DIRECTIONS FOR THIS TASK: No pictures should appear in the copy; otherwise retype the entries exactly.
EXCERPTED RECORDS START
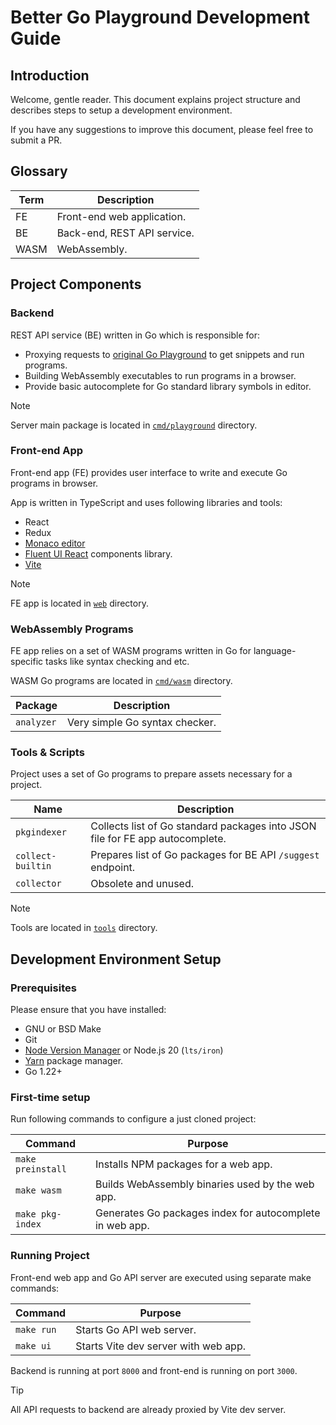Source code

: # Better Go Playground Development Guide

## Introduction

Welcome, gentle reader. This document explains project structure and describes steps to setup a development environment.

If you have any suggestions to improve this document, please feel free to submit a PR.

## Glossary

| Term      | Description                           |
| --------- | ------------------------------------- |
| FE        | Front-end web application.            |
| BE        | Back-end, REST API service.           |
| WASM      | WebAssembly.                          |

## Project Components

### Backend

REST API service (BE) written in Go which is responsible for:

* Proxying requests to [original Go Playground](https://go.dev/play) to get snippets and run programs.
* Building WebAssembly executables to run programs in a browser.
* Provide basic autocomplete for Go standard library symbols in editor.

> [!NOTE]
> Server main package is located in [`cmd/playground`](./cmd/playground/) directory.

### Front-end App

Front-end app (FE) provides user interface to write and execute Go programs in browser.

App is written in TypeScript and uses following libraries and tools:

* React
* Redux
* [Monaco editor](https://microsoft.github.io/monaco-editor/)
* [Fluent UI React](https://developer.microsoft.com/en-us/fluentui#/controls/web) components library.
* [Vite](https://vitejs.dev/)

> [!NOTE]
> FE app is located in [`web`](./web) directory.

### WebAssembly Programs

FE app relies on a set of WASM programs written in Go for language-specific tasks like syntax checking and etc.

WASM Go programs are located in [`cmd/wasm`](./cmd/wasm/) directory.

| Package    | Description                                                                                                                 |
| ---------- | --------------------------------------------------------------------------------------------------------------------------- |
| `analyzer` | Very simple Go syntax checker.                                                                                              |

### Tools & Scripts

Project uses a set of Go programs to prepare assets necessary for a project.

| Name               | Description                                                                    |
| ------------------ | ------------------------------------------------------------------------------ |
| `pkgindexer`       | Collects list of Go standard packages into JSON file for FE app autocomplete.  |
| `collect-builtin`  | Prepares list of Go packages for BE API `/suggest` endpoint.                   |
| `collector`        | Obsolete and unused.                                                           |

> [!NOTE]
> Tools are located in [`tools`](./tools) directory.

## Development Environment Setup

### Prerequisites

Please ensure that you have installed:

* GNU or BSD Make
* Git
* [Node Version Manager](https://github.com/nvm-sh/nvm) or Node.js 20 (`lts/iron`)
* [Yarn](https://yarnpkg.com/) package manager.
* Go 1.22+

### First-time setup

Run following commands to configure a just cloned project:

| Command           | Purpose                                                  |
| ----------------- | -------------------------------------------------------- |
| `make preinstall` | Installs NPM packages for a web app.                     |
| `make wasm`       | Builds WebAssembly binaries used by the web app.         |
| `make pkg-index`  | Generates Go packages index for autocomplete in web app. |

### Running Project

Front-end web app and Go API server are executed using separate make commands:

| Command    | Purpose                                      |
| ---------- | -------------------------------------------- |
| `make run` | Starts Go API web server.                    |
| `make ui`  | Starts Vite dev server with web app.         |

Backend is running at port `8000` and front-end is running on port `3000`.

> [!TIP]
> All API requests to backend are already proxied by Vite dev server.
EXCERPTED RECORDS END
ANSWER BOX:
Source code

: # Better Go Playground Development Guide

## Introduction

Welcome, gentle reader. This document explains project structure and describes steps to setup a development environment.

If you have any suggestions to improve this document, please feel free to submit a PR.

## Glossary

| Term      | Description                           |
| --------- | ------------------------------------- |
| FE        | Front-end web application.            |
| BE        | Back-end, REST API service.           |
| WASM      | WebAssembly.                          |

## Project Components

### Backend

REST API service (BE) written in Go which is responsible for:

* Proxying requests to [original Go Playground](https://go.dev/play) to get snippets and run programs.
* Building WebAssembly executables to run programs in a browser.
* Provide basic autocomplete for Go standard library symbols in editor.

> [!NOTE]
> Server main package is located in [`cmd/playground`](./cmd/playground/) directory.

### Front-end App

Front-end app (FE) provides user interface to write and execute Go programs in browser.

App is written in TypeScript and uses following libraries and tools:

* React
* Redux
* [Monaco editor](https://microsoft.github.io/monaco-editor/)
* [Fluent UI React](https://developer.microsoft.com/en-us/fluentui#/controls/web) components library.
* [Vite](https://vitejs.dev/)

> [!NOTE]
> FE app is located in [`web`](./web) directory.

### WebAssembly Programs

FE app relies on a set of WASM programs written in Go for language-specific tasks like syntax checking and etc.

WASM Go programs are located in [`cmd/wasm`](./cmd/wasm/) directory.

| Package    | Description                                                                                                                 |
| ---------- | --------------------------------------------------------------------------------------------------------------------------- |
| `analyzer` | Very simple Go syntax checker.                                                                                              |

### Tools & Scripts

Project uses a set of Go programs to prepare assets necessary for a project.

| Name               | Description                                                                    |
| ------------------ | ------------------------------------------------------------------------------ |
| `pkgindexer`       | Collects list of Go standard packages into JSON file for FE app autocomplete.  |
| `collect-builtin`  | Prepares list of Go packages for BE API `/suggest` endpoint.                   |
| `collector`        | Obsolete and unused.                                                           |

> [!NOTE]
> Tools are located in [`tools`](./tools) directory.

## Development Environment Setup

### Prerequisites

Please ensure that you have installed:

* GNU or BSD Make
* Git
* [Node Version Manager](https://github.com/nvm-sh/nvm) or Node.js 20 (`lts/iron`)
* [Yarn](https://yarnpkg.com/) package manager.
* Go 1.22+

### First-time setup

Run following commands to configure a just cloned project:

| Command           | Purpose                                                  |
| ----------------- | -------------------------------------------------------- |
| `make preinstall` | Installs NPM packages for a web app.                     |
| `make wasm`       | Builds WebAssembly binaries used by the web app.         |
| `make pkg-index`  | Generates Go packages index for autocomplete in web app. |

### Running Project

Front-end web app and Go API server are executed using separate make commands:

| Command    | Purpose                                      |
| ---------- | -------------------------------------------- |
| `make run` | Starts Go API web server.                    |
| `make ui`  | Starts Vite dev server with web app.         |

Backend is running at port `8000` and front-end is running on port `3000`.

> [!TIP]
> All API requests to backend are already proxied by Vite dev server.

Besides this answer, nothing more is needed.